Damals: Zu «verhandeln» waren wir beauftragt, wer von uns «Neuen» welches frei gewordene Ressort im Gemeinderat übernehmen möchte. Innerhalb von zwei Minuten war klar: Joe Christen ist für die Finanzen gesetzt. Aus dem spontanen Anfang entwickelte sich eine feine Kollegschaft, die sich bis heute erhalten hat. Dass wir uns auch in diesem Gespräch mit «du» anreden, ist deshalb nicht Kumpanei, sondern unter «Alt-Räten» selbstverständlich.

«Rächemachers»
Wer ist Joe? – frage ich zu Beginn. Joe berichtet summarisch: «Aufgewachsen in Oberdorf als fünftes Kind von ‹Rächemachers›, Kindergarten und 1. Klasse in Stans, dann hier wieder die 3. Sek., Lehre als Hochbauzeichner in Luzern …» Ich unterbreche, weil ich mich erinnere,
dass sein Vater sehr früh verstorben ist – und Joe geht darauf ein: «Ich war knapp 5 ½ Jahre alt, als der Unfall in der Werkstatt geschah. Meine Mutter war vom einen auf den andern Tag mit sechs Kindern auf sich allein gestellt.
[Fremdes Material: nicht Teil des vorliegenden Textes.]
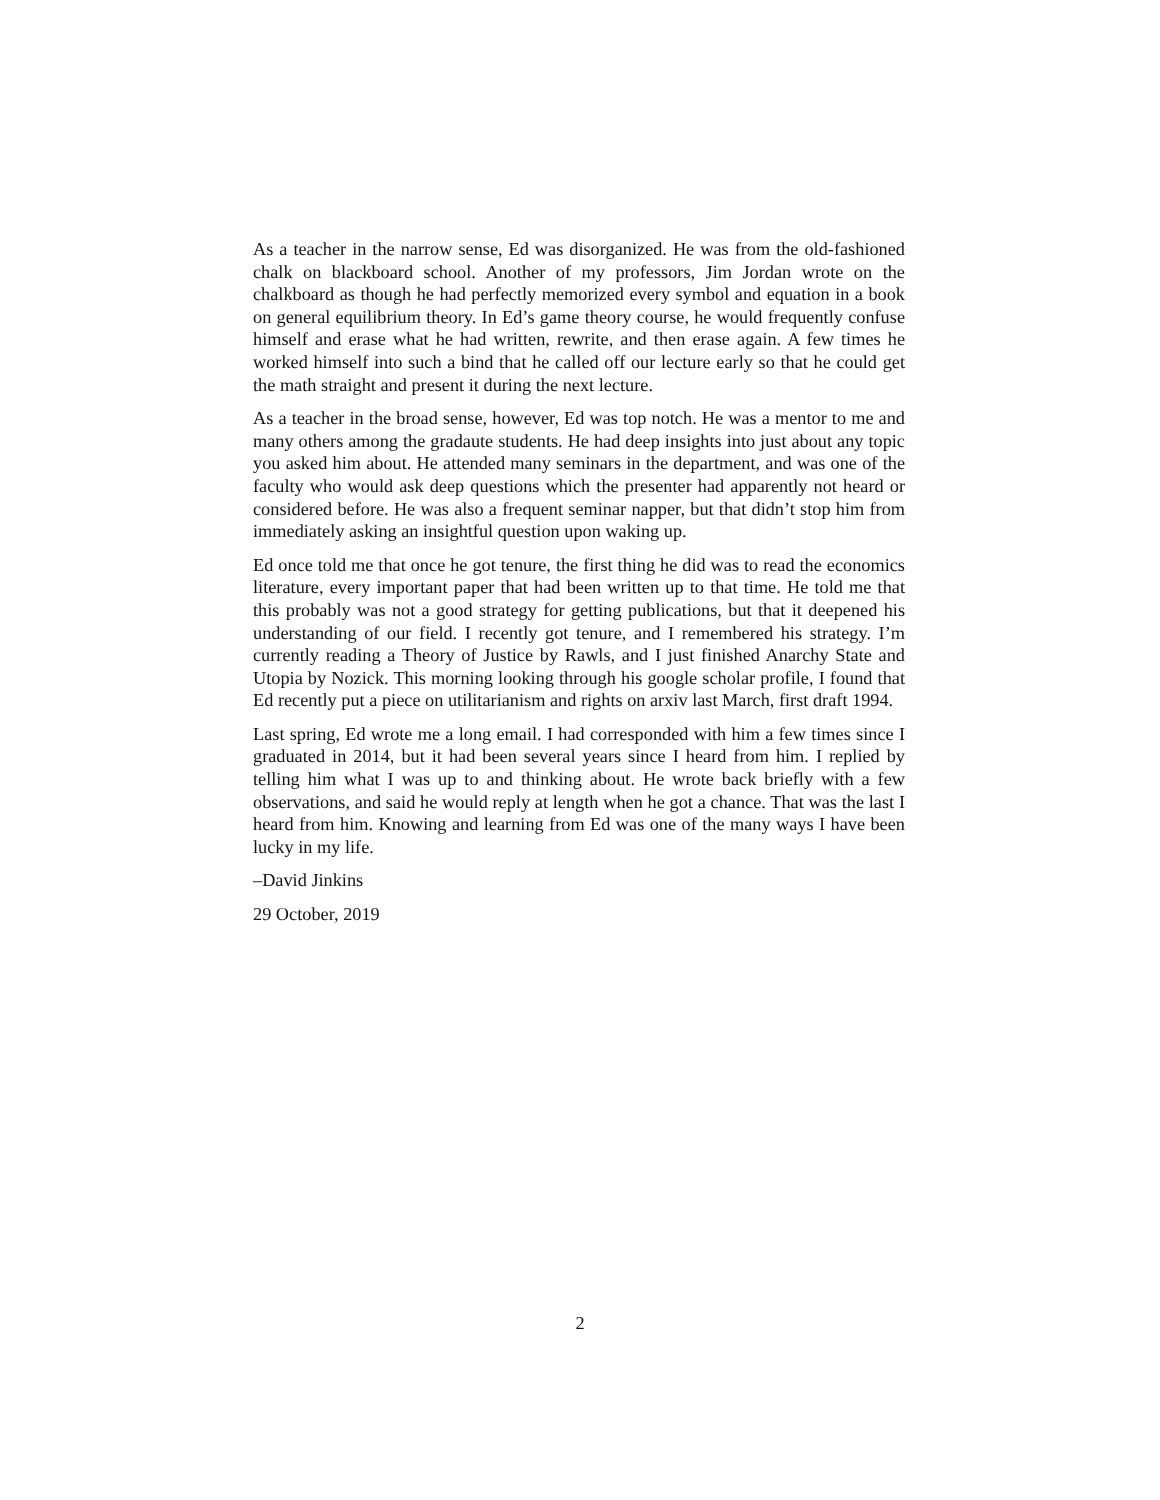As a teacher in the narrow sense, Ed was disorganized. He was from the old-fashioned chalk on blackboard school. Another of my professors, Jim Jordan wrote on the chalkboard as though he had perfectly memorized every symbol and equation in a book on general equilibrium theory. In Ed’s game theory course, he would frequently confuse himself and erase what he had written, rewrite, and then erase again. A few times he worked himself into such a bind that he called off our lecture early so that he could get the math straight and present it during the next lecture.
As a teacher in the broad sense, however, Ed was top notch. He was a mentor to me and many others among the gradaute students. He had deep insights into just about any topic you asked him about. He attended many seminars in the department, and was one of the faculty who would ask deep questions which the presenter had apparently not heard or considered before. He was also a frequent seminar napper, but that didn’t stop him from immediately asking an insightful question upon waking up.
Ed once told me that once he got tenure, the first thing he did was to read the economics literature, every important paper that had been written up to that time. He told me that this probably was not a good strategy for getting publications, but that it deepened his understanding of our field. I recently got tenure, and I remembered his strategy. I’m currently reading a Theory of Justice by Rawls, and I just finished Anarchy State and Utopia by Nozick. This morning looking through his google scholar profile, I found that Ed recently put a piece on utilitarianism and rights on arxiv last March, first draft 1994.
Last spring, Ed wrote me a long email. I had corresponded with him a few times since I graduated in 2014, but it had been several years since I heard from him. I replied by telling him what I was up to and thinking about. He wrote back briefly with a few observations, and said he would reply at length when he got a chance. That was the last I heard from him. Knowing and learning from Ed was one of the many ways I have been lucky in my life.
–David Jinkins
29 October, 2019
2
Sie hat sich mit allen Kräften dafür eingesetzt, dass wir als Familie zusammenbleiben konnten, musste einem Beruf ausserhalb des Hauses nachgehen, blieb aber sehr besorgt darum, dass wir Kinder nicht aus der Spur gerieten. Mami war quasi auch Dädi, unterstützt von den älteren Brüdern, die mir zwischendurch schon mal den Tarif erklärten.»
Ein Zwischenwort zur Erklärung: Joes Grossvater Theodor Christen-Hess hatte 1921 das Gasthaus «im Feld» an der alten Kantonsstrasse nach Dallenwil gekauft und zu einer Wagnerei umgebaut. Weil er und dann auch Joes Vater Josef vor allem Werkzeuge für die
Landwirtschaft herstellten, Rechen zum Beispiel, wurde die Familie kantonsweit zu «s’Rächemachers». Wenn sich Joe verortet, ist ihm der Begriff heute noch dienlich, auch wenn die Wagnerei den Betrieb schon längst eingestellt hat. Wichtiger: Die Familie konnte im Haus bleiben. Nach der Volksschule wäre Joe gerne «FEAM» geworden, Fernmelde-, Elektronik- und Apparatemonteur, doch ohne «Götti» waren die wenigen Lehrstellen im Kanton schwer erhältlich, und so begann er die Lehre als Hochbauzeichner. Auch diese Stellen waren begehrt, aber Joe fand sie in Luzern: «Ich lernte hier sehr viel und ich denke
sehr oft an die wunderbare Zeit zurück» – und trocken flicht Joe ein: «Lehrjahre sind keine Herrenjahre.»

Nicht nur reden
Nach der Lehre bildete sich Joe weiter zum dipl. Bauleiter Hochbau und dann zum Projektleiter. Weil er den Umgang mit Menschen immer schon mochte, wechselte er Ende der 1990er-Jahre in den Beruf des Personalberaters, fand seine Aufgabe bei der Regionalen Arbeitsvermittlung RAV und später in der kantonalen Verwaltung Luzern. Nachdiplomstudien in Unternehmensführung sowie in Business Excellence schloss er schliesslich mit dem Master of Advanced Studies der Hochschule Luzern ab.
«Irgendwie habe ich auch immer schon politisch mitgedacht und mitdiskutiert», antwortet Joe auf die Frage nach seinem Einstieg in die Politik. So sei sein Interesse am Politischen ruchbar geworden, und auf die Anfrage hin, ob er für ein Amt zur Verfügung stehe, habe er nicht Nein sagen können. Es entspreche seinem Naturell, nicht nur «zu reden, sondern auch anzupacken». So hat er sich im Berufsverband engagiert und auch im Militär Führungsverantwortung übernommen. In Bezug auf Parteien habe er lange geglaubt, die
eine richtige gebe es für ihn nicht. Wenn er jetzt der FDP angehöre, sei dies keine doktrinäre Unterordnung: «Noch immer ist es so, dass ich gelegentlich links oder rechts von unserer Parteilinie Dinge gut finde.» Freiheit auch im Denken eben. Als Gemeinderat machte Joe die Erfahrung, mit viel mehr Leuten persönlich bekannt zu sein als zuvor. Aber auch jene, dass geglaubt wurde, er könne jetzt Wunder bewirken: «Wir sind bei unserem behördlichen Handeln an die Gesetze gebunden, und wir werden mit dem Amt nicht allwissend – und das ist auch gut so.» Das Amt erfuhr er als sehr positiv, weil der Rat eine konstruktive Diskussionskultur pflegte und zielorientiert zusammenarbeitete.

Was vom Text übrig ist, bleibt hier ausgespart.